Plagiarism is another problem, as AI pulls from existing data, frequently without proper attribution
"A lot of individuals need to understand, like I stated, this is information that has been trained on. It is not just bringing things out from the sky. It's bringing information that some other individuals are fed into it, which in essence means that is another individual's documents," she warned.
- Additionally, Akintade highlighted an early concern in AI advancement referred to as "hallucination," where AI tools would produce details that was not accurate.
"Hallucination meant that it was highlighting info from the air. If ChatGPT might not get that info from you, it was going to make one up," she explained.
She recommended "grounding" AI by providing it with specific information to avoid such mistakes.
AI in Education
Akintade argued that banning AI tools outright is not the solution, especially when AI provides a chance to leapfrog standard educational approaches.
- She believes that consistently enhancing essential information assists people remember and avoid making errors when faced with obstacles.
"Immersion brings conversion.
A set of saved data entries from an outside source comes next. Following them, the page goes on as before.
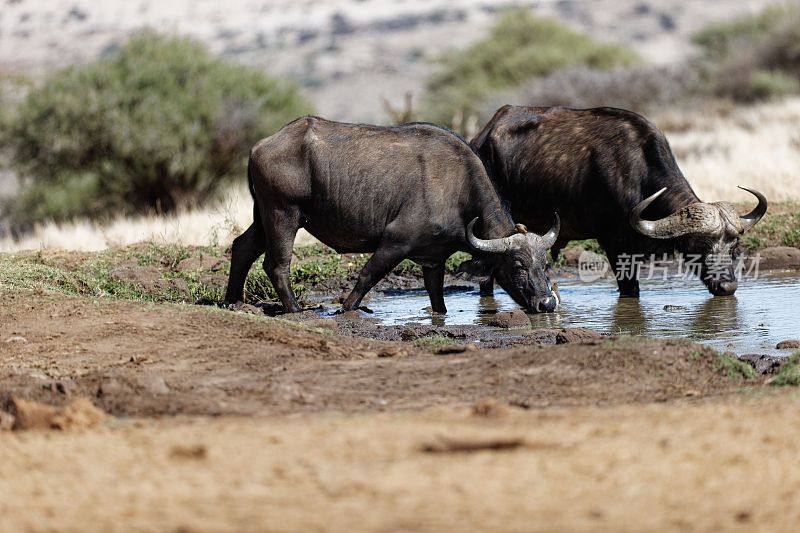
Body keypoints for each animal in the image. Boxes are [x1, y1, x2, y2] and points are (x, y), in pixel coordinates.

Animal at [223, 116, 564, 312]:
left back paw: (232, 301)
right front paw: (346, 309)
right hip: (284, 215)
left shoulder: (433, 260)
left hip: (263, 217)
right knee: (276, 265)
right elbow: (366, 276)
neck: (458, 187)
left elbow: (437, 299)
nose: (547, 303)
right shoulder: (394, 242)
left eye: (544, 264)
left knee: (241, 248)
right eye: (517, 265)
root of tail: (261, 145)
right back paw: (295, 309)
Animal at [472, 104, 764, 296]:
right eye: (699, 247)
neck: (637, 171)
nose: (727, 286)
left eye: (734, 248)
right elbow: (629, 289)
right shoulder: (613, 243)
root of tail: (481, 137)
When you inform individuals the exact same thing over and over again, when they will make the errors, then they'll keep in mind."
She also empasized the requirement for clear policies and procedures within schools, keeping in mind that lots of schools need to address the individuals and procedure elements of this use.
- Prof. Nwaogwugwu has actually turned to in-class projects and tests to counter AI-driven academic dishonesty.
"Now, I generally utilize assignments to ensure students offer original work." However, he acknowledged that handling big classes makes this technique tough.
"If you set intricate concerns, students will not have the ability to use AI to get direct responses," he described.
He stressed the requirement for universities to train speakers on crafting test questions that AI can not quickly fix while acknowledging that some lecturers struggle to counter AI misuse due to an absence of technological awareness. "Some lecturers are analogue," he said.
- Nigeria released a draft National AI Strategy in August 2024, concentrating on ethical AI development with fairness, openness, responsibility, and privacy at its core.
- UNESCO in a report requires the regulation of AI in education, encouraging organizations to audit algorithms, data, and outputs of generative AI tools to ensure they satisfy ethical standards, secure user information, and filter inappropriate content.
- It stresses the requirement to assess the long-lasting impact of AI on critical skills like believing and imagination while developing policies that align with ethical structures. Additionally, UNESCO suggests carrying out age constraints for GenAI usage to safeguard younger students and secure susceptible groups.
- For federal governments, it advised adopting a coordinated national technique to managing GenAI, including establishing oversight bodies and aligning regulations with existing data security and personal privacy laws. It stresses examining AI dangers, enforcing more stringent rules for high-risk applications, and ensuring nationwide data ownership.